-- Task to carry out --
Render the lines below as a Markdown table with the columns Row and Text, numbering each line in order and omitting blank lines. Leave the pictures out of the table.
--------------------
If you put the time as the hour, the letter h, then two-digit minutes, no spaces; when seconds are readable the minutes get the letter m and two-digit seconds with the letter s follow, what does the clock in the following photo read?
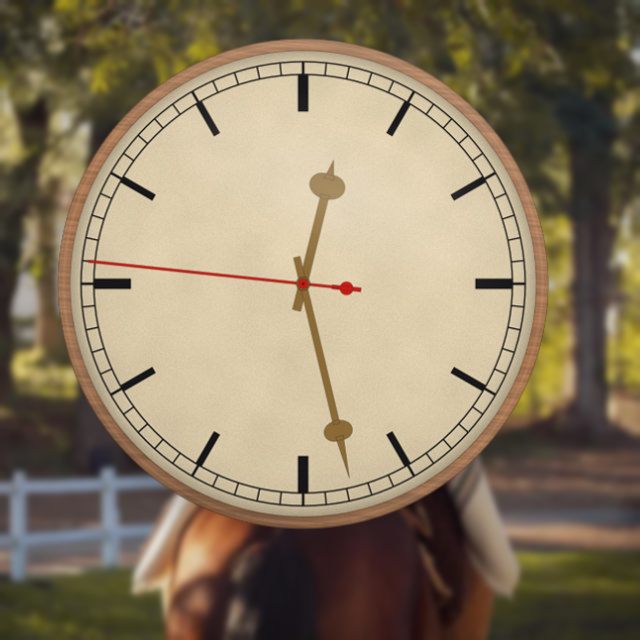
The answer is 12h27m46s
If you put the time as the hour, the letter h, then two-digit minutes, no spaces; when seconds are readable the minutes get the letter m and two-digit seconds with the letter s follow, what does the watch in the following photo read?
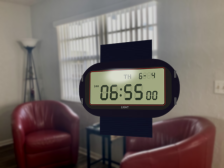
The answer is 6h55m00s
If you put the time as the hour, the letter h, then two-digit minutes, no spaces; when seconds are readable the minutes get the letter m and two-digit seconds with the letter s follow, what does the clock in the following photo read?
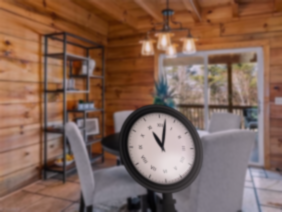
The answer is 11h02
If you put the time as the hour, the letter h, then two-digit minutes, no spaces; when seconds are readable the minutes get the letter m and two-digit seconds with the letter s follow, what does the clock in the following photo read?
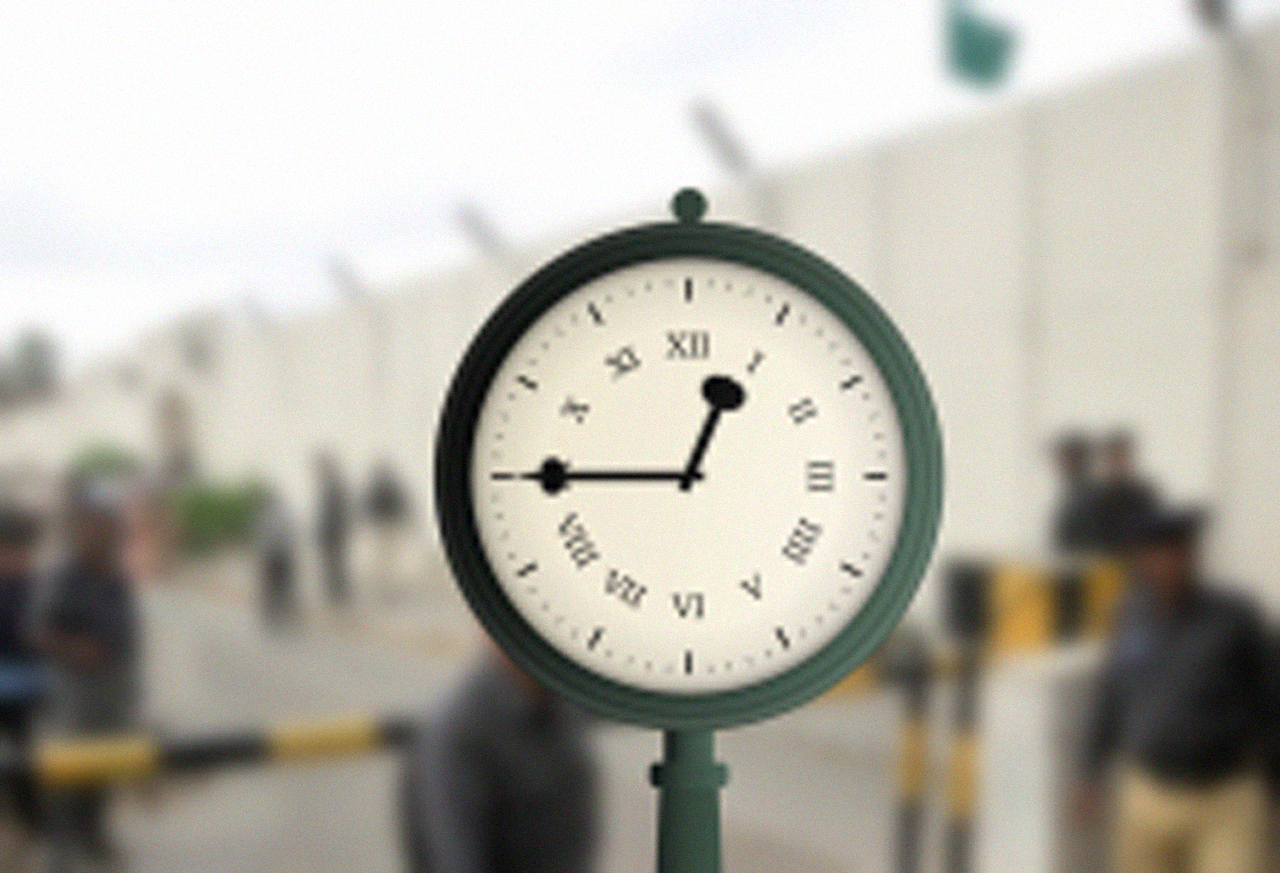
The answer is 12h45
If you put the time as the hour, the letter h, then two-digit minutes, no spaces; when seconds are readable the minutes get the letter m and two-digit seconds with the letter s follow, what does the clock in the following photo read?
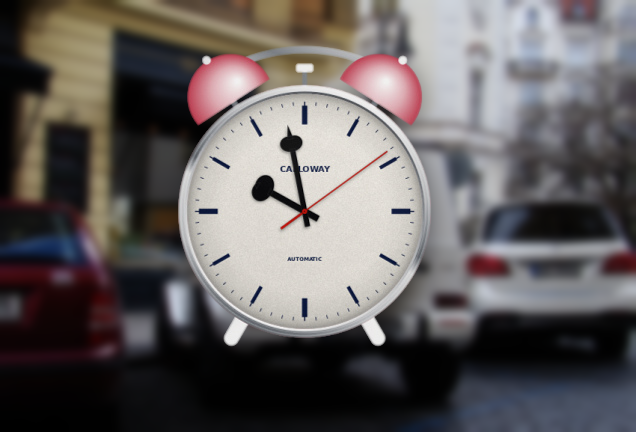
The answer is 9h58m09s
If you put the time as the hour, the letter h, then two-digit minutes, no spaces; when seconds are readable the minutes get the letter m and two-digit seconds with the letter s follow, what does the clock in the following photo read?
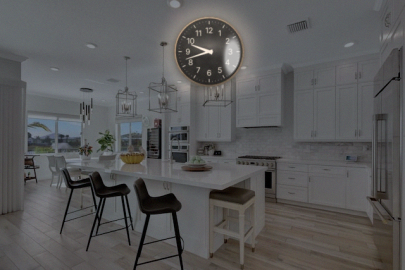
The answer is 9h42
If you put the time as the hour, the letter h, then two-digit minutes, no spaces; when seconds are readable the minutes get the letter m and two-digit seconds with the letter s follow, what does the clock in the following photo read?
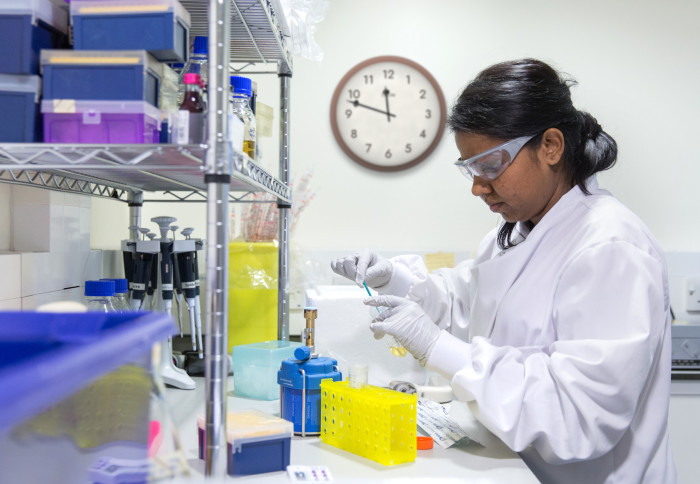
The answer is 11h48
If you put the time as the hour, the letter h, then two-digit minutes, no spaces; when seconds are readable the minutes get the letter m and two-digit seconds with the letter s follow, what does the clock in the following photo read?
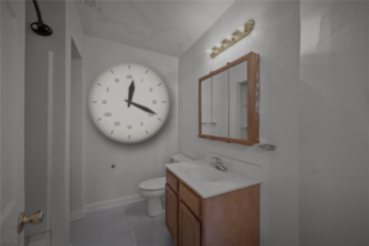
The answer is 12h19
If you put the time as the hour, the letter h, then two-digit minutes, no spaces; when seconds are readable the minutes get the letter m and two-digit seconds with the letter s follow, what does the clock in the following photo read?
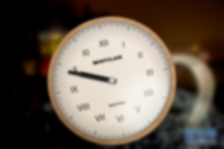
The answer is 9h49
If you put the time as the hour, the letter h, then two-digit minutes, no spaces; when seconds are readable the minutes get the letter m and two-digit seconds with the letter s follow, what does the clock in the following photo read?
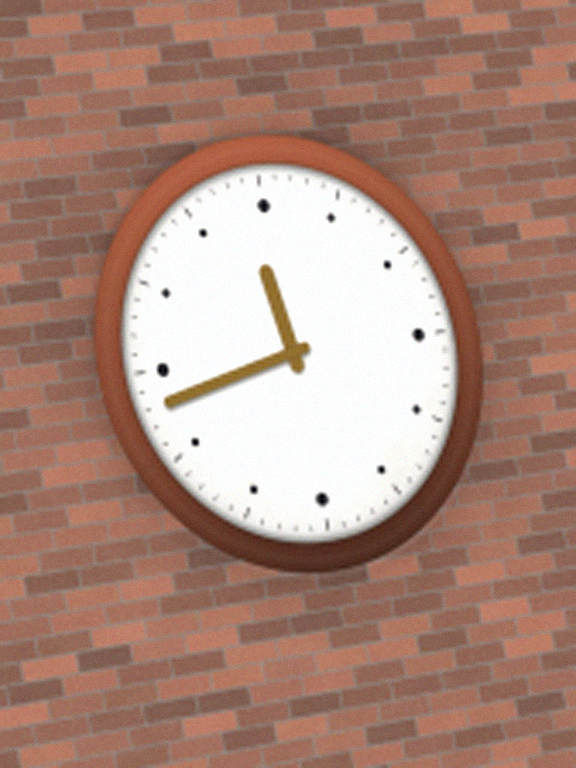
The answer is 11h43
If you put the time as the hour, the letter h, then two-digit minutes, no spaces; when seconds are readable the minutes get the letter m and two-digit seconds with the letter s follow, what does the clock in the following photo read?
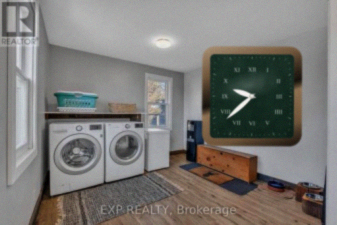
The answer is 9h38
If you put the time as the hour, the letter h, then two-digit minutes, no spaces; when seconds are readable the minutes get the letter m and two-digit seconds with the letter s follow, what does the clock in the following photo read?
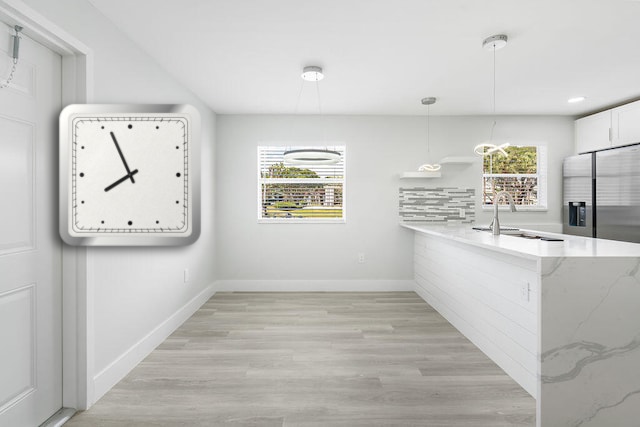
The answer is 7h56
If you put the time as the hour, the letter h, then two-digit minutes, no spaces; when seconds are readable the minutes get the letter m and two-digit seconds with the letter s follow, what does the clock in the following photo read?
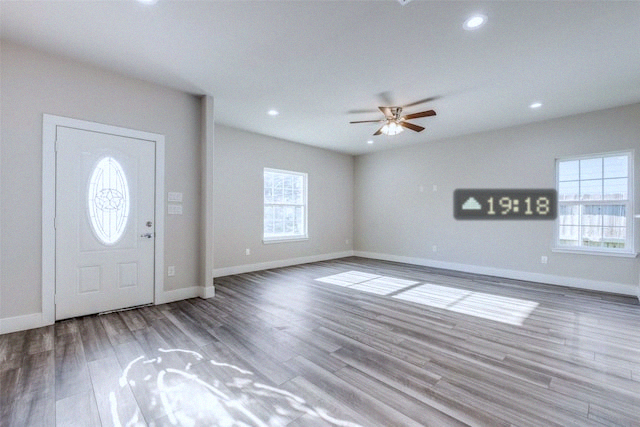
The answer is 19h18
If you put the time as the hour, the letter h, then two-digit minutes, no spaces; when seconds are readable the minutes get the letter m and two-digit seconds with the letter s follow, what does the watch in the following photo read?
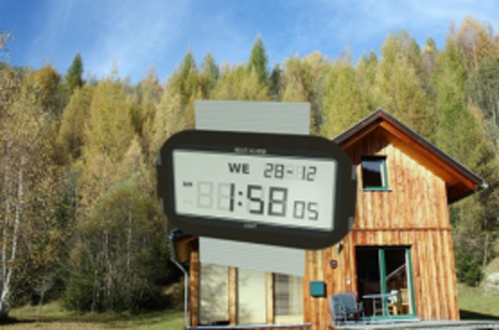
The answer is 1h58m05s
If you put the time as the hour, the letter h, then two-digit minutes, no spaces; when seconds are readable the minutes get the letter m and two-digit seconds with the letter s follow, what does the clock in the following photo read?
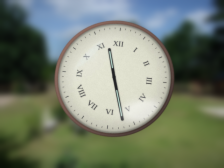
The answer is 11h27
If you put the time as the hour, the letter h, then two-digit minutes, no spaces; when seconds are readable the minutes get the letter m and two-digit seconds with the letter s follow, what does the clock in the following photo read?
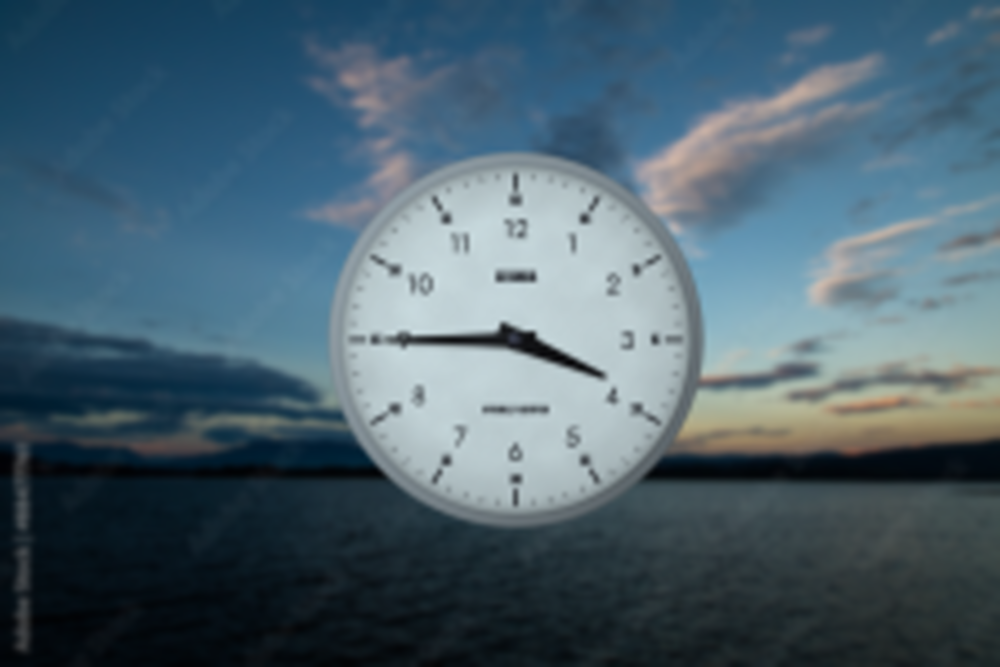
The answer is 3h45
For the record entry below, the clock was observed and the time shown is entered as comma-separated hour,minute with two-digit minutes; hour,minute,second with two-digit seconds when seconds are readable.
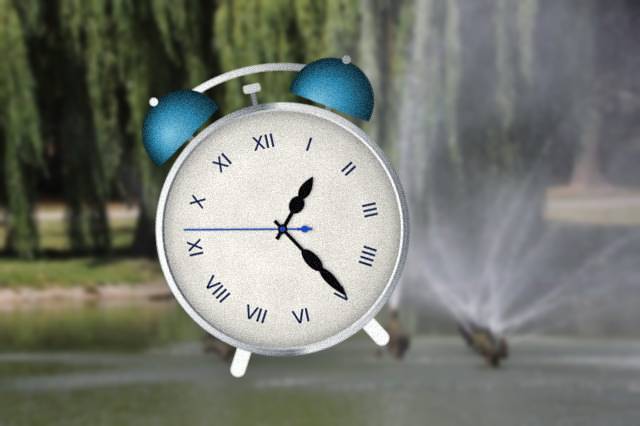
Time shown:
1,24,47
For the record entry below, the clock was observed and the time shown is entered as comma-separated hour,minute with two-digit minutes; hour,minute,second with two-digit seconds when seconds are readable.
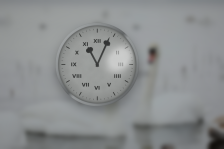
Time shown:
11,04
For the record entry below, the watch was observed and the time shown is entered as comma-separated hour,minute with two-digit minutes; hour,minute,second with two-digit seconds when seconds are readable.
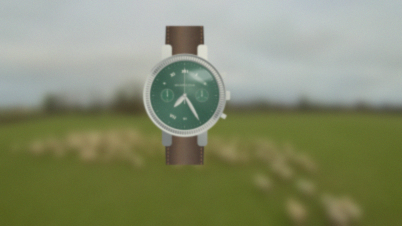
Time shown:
--------------------
-- Complete output --
| Row | Text |
|---|---|
| 1 | If you put the time as the hour, the letter h, then two-digit minutes, no spaces; when seconds are readable the minutes get the letter m and two-digit seconds with the letter s follow, what does the clock in the following photo read? |
| 2 | The answer is 12h27m46s |
| 3 | If you put the time as the hour, the letter h, then two-digit minutes, no spaces; when seconds are readable the minutes get the letter m and two-digit seconds with the letter s follow, what does the watch in the following photo read? |
| 4 | The answer is 6h55m00s |
| 5 | If you put the time as the hour, the letter h, then two-digit minutes, no spaces; when seconds are readable the minutes get the letter m and two-digit seconds with the letter s follow, what does the clock in the following photo read? |
| 6 | The answer is 11h02 |
| 7 | If you put the time as the hour, the letter h, then two-digit minutes, no spaces; when seconds are readable the minutes get the letter m and two-digit seconds with the letter s follow, what does the clock in the following photo read? |
| 8 | The answer is 12h45 |
| 9 | If you put the time as the hour, the letter h, then two-digit minutes, no spaces; when seconds are readable the minutes get the letter m and two-digit seconds with the letter s follow, what does the clock in the following photo read? |
| 10 | The answer is 9h58m09s |
| 11 | If you put the time as the hour, the letter h, then two-digit minutes, no spaces; when seconds are readable the minutes get the letter m and two-digit seconds with the letter s follow, what does the clock in the following photo read? |
| 12 | The answer is 9h42 |
| 13 | If you put the time as the hour, the letter h, then two-digit minutes, no spaces; when seconds are readable the minutes get the letter m and two-digit seconds with the letter s follow, what does the clock in the following photo read? |
| 14 | The answer is 11h48 |
| 15 | If you put the time as the hour, the letter h, then two-digit minutes, no spaces; when seconds are readable the minutes get the letter m and two-digit seconds with the letter s follow, what does the clock in the following photo read? |
| 16 | The answer is 12h19 |
| 17 | If you put the time as the hour, the letter h, then two-digit minutes, no spaces; when seconds are readable the minutes get the letter m and two-digit seconds with the letter s follow, what does the clock in the following photo read? |
| 18 | The answer is 9h49 |
| 19 | If you put the time as the hour, the letter h, then two-digit minutes, no spaces; when seconds are readable the minutes get the letter m and two-digit seconds with the letter s follow, what does the clock in the following photo read? |
| 20 | The answer is 11h43 |
| 21 | If you put the time as the hour, the letter h, then two-digit minutes, no spaces; when seconds are readable the minutes get the letter m and two-digit seconds with the letter s follow, what does the clock in the following photo read? |
| 22 | The answer is 9h38 |
| 23 | If you put the time as the hour, the letter h, then two-digit minutes, no spaces; when seconds are readable the minutes get the letter m and two-digit seconds with the letter s follow, what does the clock in the following photo read? |
| 24 | The answer is 7h56 |
| 25 | If you put the time as the hour, the letter h, then two-digit minutes, no spaces; when seconds are readable the minutes get the letter m and two-digit seconds with the letter s follow, what does the clock in the following photo read? |
| 26 | The answer is 19h18 |
| 27 | If you put the time as the hour, the letter h, then two-digit minutes, no spaces; when seconds are readable the minutes get the letter m and two-digit seconds with the letter s follow, what does the watch in the following photo read? |
| 28 | The answer is 1h58m05s |
| 29 | If you put the time as the hour, the letter h, then two-digit minutes, no spaces; when seconds are readable the minutes get the letter m and two-digit seconds with the letter s follow, what does the clock in the following photo read? |
| 30 | The answer is 11h27 |
| 31 | If you put the time as the hour, the letter h, then two-digit minutes, no spaces; when seconds are readable the minutes get the letter m and two-digit seconds with the letter s follow, what does the clock in the following photo read? |
| 32 | The answer is 3h45 |
| 33 | For the record entry below, the clock was observed and the time shown is entered as comma-separated hour,minute with two-digit minutes; hour,minute,second with two-digit seconds when seconds are readable. |
| 34 | Time shown: |
| 35 | 1,24,47 |
| 36 | For the record entry below, the clock was observed and the time shown is entered as comma-separated hour,minute with two-digit minutes; hour,minute,second with two-digit seconds when seconds are readable. |
| 37 | Time shown: |
| 38 | 11,04 |
| 39 | For the record entry below, the watch was observed and the time shown is entered as comma-separated hour,minute with two-digit minutes; hour,minute,second with two-digit seconds when seconds are readable. |
| 40 | Time shown: |